_Tarea 1_
Enumera los nombres propios de empresas y personas que aparecen en el texto sobre la ola de Louis Vuitton.
_Tarea 2_
Responde con los datos del texto sobre la ola de Louis Vuitton:
(a) ¿Qué altura tenía la ola?
(b) ¿Cuántos estudiantes viven cada año en la Cité Universitaire, según el propio campus?
(c) ¿Qué temperatura superó el país?
_Tarea 3_
Prosigue el texto sobre la ola de Louis Vuitton a partir de su último párrafo.

_Texto fuente_
◆ ◆ ◆ ◆ ◆ ◆ ◆

Una ola de ocho metros en plena sequía: París discute el desfile de Louis Vuitton
LVMH afirma que el agua circuló en circuito cerrado y volvió al alcantarillado. Los estudiantes de la residencia junto a cuyos muros se levantó la estructura lo cuentan de otra manera: «Es una paradoja total».
LVMH ha asegurado que en la construcción de la gigantesca cascada artificial con la que Louis Vuitton abrió la semana de la moda de París no se desperdició ni una gota de agua. La aclaración hacía falta porque en esos días la capital francesa se ahogaba con un calor récord y el consumo de agua se había convertido en un asunto sensible.
La ola de ocho metros y la pasarela cubierta de arena servían de fondo al desfile de Pharrell Williams. La estructura se instaló junto a la Cité Universitaire, un extenso complejo residencial del siglo XX en el sur de París donde, según el propio campus, viven cada año 12.000 estudiantes.
Cuando la temperatura en el país superó los cuarenta grados, las imágenes de la instalación atrajeron rápidamente la atención de vecinos y políticos. Volvió a encenderse el debate sobre cómo utilizan las marcas de moda la ciudad y sus lugares emblemáticos con fines comerciales.

◆ ◆ ◆ ◆ ◆ ◆ ◆

(Datos recopilados)
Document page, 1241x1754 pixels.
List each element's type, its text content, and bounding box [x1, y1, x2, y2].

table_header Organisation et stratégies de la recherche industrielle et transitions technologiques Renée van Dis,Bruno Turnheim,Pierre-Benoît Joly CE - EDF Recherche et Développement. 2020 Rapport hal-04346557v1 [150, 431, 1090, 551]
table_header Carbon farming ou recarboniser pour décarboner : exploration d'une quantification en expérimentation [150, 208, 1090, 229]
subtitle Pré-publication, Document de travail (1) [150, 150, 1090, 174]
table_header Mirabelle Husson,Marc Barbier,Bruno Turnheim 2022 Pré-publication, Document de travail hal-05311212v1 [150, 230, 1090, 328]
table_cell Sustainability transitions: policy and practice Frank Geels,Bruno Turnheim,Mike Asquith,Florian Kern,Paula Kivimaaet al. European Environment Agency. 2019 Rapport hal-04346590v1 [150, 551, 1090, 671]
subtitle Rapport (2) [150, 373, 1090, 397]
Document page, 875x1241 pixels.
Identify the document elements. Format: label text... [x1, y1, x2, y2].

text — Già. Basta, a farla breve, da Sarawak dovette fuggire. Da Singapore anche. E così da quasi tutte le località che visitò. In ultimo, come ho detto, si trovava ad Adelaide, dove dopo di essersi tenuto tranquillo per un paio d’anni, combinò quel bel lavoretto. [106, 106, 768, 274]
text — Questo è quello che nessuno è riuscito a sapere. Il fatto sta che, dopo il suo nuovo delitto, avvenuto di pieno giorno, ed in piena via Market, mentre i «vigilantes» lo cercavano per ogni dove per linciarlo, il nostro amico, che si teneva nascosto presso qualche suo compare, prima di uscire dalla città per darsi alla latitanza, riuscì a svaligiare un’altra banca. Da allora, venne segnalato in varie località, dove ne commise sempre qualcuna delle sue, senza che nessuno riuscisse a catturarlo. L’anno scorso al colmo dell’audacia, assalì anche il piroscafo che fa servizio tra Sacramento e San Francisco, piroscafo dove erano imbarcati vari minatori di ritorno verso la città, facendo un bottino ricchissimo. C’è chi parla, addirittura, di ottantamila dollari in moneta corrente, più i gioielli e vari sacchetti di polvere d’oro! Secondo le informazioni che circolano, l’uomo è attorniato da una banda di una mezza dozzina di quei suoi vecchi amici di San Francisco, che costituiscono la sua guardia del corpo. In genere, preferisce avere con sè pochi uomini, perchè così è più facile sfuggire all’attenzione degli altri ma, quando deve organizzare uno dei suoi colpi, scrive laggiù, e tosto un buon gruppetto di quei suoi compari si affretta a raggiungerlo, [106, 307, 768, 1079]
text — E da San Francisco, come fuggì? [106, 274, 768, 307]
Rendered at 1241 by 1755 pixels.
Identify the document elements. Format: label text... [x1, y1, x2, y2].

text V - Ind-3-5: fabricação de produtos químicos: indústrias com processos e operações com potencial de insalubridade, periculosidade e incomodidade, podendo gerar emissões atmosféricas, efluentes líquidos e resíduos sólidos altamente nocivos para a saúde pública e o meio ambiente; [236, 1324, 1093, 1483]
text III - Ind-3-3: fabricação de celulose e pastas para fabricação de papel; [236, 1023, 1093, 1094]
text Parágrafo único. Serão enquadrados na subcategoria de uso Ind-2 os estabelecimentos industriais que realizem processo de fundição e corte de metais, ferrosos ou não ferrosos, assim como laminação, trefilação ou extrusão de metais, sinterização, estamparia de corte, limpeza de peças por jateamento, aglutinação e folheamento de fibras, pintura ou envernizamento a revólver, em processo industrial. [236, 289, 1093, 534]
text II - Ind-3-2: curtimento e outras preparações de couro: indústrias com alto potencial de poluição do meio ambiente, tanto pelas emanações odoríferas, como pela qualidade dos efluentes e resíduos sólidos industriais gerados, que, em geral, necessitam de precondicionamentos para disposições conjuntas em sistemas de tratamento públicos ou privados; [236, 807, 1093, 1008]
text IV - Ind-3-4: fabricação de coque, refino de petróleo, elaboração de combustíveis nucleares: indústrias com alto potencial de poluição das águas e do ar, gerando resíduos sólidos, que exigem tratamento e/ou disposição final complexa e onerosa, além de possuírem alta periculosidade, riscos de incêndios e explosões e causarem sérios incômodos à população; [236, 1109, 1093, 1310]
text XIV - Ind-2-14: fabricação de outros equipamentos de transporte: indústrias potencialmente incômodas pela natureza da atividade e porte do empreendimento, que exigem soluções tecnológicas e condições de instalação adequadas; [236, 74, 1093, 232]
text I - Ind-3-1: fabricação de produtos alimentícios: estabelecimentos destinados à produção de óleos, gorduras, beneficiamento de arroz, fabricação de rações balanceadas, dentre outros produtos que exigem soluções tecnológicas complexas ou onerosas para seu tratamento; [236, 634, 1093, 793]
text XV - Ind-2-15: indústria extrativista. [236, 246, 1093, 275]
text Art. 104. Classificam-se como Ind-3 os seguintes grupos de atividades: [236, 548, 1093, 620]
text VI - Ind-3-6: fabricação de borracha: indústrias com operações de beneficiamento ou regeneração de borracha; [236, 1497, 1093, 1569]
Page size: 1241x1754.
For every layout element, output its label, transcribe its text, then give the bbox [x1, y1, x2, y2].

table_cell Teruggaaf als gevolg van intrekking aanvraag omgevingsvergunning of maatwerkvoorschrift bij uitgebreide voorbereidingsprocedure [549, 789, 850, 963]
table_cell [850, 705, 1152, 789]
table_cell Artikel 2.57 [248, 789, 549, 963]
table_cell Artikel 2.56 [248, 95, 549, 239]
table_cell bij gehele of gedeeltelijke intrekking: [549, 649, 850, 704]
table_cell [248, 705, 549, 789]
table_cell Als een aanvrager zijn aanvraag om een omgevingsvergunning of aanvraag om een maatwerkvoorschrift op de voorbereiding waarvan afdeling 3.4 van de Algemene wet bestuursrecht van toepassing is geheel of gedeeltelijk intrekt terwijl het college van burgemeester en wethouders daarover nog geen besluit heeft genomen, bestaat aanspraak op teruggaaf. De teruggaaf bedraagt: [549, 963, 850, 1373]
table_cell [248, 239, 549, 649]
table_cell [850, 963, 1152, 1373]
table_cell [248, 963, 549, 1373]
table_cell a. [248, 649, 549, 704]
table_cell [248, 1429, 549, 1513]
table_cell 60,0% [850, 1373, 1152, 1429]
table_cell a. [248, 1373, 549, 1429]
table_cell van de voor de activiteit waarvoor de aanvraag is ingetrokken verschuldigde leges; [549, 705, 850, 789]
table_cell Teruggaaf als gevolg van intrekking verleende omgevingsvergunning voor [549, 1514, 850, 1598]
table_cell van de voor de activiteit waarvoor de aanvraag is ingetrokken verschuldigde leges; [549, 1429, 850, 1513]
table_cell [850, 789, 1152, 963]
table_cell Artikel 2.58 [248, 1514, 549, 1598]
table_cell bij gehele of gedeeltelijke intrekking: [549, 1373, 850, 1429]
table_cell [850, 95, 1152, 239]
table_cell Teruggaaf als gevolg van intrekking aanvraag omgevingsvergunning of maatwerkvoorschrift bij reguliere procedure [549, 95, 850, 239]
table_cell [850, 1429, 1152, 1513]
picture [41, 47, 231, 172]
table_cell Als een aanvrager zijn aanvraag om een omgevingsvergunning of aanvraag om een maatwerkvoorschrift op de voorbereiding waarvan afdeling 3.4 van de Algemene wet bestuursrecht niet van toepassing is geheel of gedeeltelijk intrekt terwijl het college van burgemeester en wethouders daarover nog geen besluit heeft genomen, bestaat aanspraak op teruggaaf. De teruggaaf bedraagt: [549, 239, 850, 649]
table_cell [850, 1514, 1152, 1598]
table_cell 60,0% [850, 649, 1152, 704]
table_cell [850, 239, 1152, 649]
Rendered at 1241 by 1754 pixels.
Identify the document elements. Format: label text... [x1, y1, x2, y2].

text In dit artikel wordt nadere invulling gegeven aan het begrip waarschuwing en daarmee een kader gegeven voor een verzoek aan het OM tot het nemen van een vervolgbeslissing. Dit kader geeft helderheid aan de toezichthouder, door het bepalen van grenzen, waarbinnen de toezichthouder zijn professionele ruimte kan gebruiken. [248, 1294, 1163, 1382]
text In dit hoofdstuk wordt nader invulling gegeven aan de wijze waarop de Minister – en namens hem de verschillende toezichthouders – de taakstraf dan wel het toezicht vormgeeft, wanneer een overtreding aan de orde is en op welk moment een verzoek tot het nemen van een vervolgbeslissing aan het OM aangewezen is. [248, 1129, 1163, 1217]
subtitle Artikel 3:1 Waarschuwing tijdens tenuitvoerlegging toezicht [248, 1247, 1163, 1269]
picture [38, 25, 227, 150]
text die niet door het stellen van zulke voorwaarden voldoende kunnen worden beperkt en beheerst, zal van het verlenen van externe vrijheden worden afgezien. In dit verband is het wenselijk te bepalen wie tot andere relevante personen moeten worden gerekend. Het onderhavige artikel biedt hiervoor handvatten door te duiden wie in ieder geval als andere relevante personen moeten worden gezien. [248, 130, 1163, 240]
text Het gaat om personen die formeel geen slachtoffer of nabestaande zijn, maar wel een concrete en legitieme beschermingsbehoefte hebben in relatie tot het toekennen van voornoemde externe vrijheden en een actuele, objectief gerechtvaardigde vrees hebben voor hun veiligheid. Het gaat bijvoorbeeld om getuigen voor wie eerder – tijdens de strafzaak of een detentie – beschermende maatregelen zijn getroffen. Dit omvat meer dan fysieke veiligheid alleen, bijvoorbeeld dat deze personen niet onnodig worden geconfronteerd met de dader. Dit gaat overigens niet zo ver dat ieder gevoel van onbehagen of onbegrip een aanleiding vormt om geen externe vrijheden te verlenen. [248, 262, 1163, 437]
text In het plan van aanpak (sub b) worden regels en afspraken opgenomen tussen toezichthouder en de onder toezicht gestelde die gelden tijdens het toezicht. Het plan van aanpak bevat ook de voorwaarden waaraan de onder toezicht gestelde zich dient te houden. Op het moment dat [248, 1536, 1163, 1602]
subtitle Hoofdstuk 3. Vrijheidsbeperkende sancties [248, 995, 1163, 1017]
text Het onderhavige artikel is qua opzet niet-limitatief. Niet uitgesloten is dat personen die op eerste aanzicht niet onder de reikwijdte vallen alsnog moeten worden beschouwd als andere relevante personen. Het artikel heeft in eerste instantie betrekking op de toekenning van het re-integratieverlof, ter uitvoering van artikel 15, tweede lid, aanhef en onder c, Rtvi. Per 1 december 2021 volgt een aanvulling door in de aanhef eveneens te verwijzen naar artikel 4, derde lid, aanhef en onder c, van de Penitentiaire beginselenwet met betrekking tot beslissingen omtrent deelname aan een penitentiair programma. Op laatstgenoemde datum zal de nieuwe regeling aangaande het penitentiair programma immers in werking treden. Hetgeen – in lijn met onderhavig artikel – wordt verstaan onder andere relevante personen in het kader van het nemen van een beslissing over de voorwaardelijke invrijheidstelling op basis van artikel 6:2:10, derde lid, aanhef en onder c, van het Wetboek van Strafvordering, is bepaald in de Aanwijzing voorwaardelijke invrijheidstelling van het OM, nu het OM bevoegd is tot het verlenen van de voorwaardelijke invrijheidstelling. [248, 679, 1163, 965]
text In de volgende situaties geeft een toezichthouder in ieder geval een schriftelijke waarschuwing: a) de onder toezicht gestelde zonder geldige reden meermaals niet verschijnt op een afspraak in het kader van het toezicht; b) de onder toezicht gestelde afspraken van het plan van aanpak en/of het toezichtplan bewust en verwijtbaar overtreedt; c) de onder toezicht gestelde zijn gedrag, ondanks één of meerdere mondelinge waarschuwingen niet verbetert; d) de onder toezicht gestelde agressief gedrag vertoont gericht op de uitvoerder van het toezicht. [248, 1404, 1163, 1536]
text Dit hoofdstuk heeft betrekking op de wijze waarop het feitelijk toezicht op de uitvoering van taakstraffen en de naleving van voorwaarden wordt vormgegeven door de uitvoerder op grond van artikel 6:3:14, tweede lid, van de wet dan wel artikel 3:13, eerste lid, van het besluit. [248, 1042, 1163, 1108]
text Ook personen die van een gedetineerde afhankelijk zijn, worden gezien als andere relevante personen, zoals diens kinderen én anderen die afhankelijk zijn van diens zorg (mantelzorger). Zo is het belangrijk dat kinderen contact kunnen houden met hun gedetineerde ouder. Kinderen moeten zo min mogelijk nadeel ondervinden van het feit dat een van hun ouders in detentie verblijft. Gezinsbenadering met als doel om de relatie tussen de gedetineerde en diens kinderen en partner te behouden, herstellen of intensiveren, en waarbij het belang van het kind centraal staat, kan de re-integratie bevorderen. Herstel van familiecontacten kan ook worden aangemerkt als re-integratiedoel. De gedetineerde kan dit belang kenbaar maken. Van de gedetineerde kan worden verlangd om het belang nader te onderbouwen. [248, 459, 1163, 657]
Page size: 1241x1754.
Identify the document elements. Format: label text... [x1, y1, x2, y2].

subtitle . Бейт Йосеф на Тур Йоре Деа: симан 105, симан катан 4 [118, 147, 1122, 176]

◆ ◆ ◆ ◆ ◆ ◆ ◆

_Respuesta 1_
LVMH, Louis Vuitton, Pharrell Williams

_Respuesta 2_
(a) Ocho metros.
(b) 12.000 estudiantes.
(c) Cuarenta grados.

_Respuesta 3_
«El agua empleada para crear la ola procede íntegramente de la red de abastecimiento de París, se llevó al recinto y después se devolvió por completo al sistema de alcantarillado de la ciudad mediante un circuito cerrado», ha explicado una portavoz de LVMH. Según ella, la arena irá a las pistas de vóley playa de la Cité Universitaire y a un socio de reciclaje, y el propio acto se adaptó a las normas vigentes durante los episodios de calor. El director de comunicación del campus, Jérôme Duplan, confirmó que el agua circuló en circuito cerrado.
Los partidarios de la semana de la moda sostienen que los desfiles en edificios públicos refuerzan la imagen de París como capital mundial de la moda. Pero los proyectos ambiciosos del sector han chocado más de una vez con la resistencia de los ciudadanos: el desfile de debut de Williams en 2023, para el que se cortó el puente más antiguo de París, junto al Louvre y Notre-Dame, fue acusado por políticos franceses de apropiarse del espacio público.
«Entiendo la reacción de la gente ante privatizaciones mal explicadas, con restricción de acceso y, en plena ola de calor, un espectáculo que envía una señal muy desafortunada», dijo sobre este desfile Mélodie Tonolli, teniente de alcalde de París para las condiciones de vida de los estudiantes.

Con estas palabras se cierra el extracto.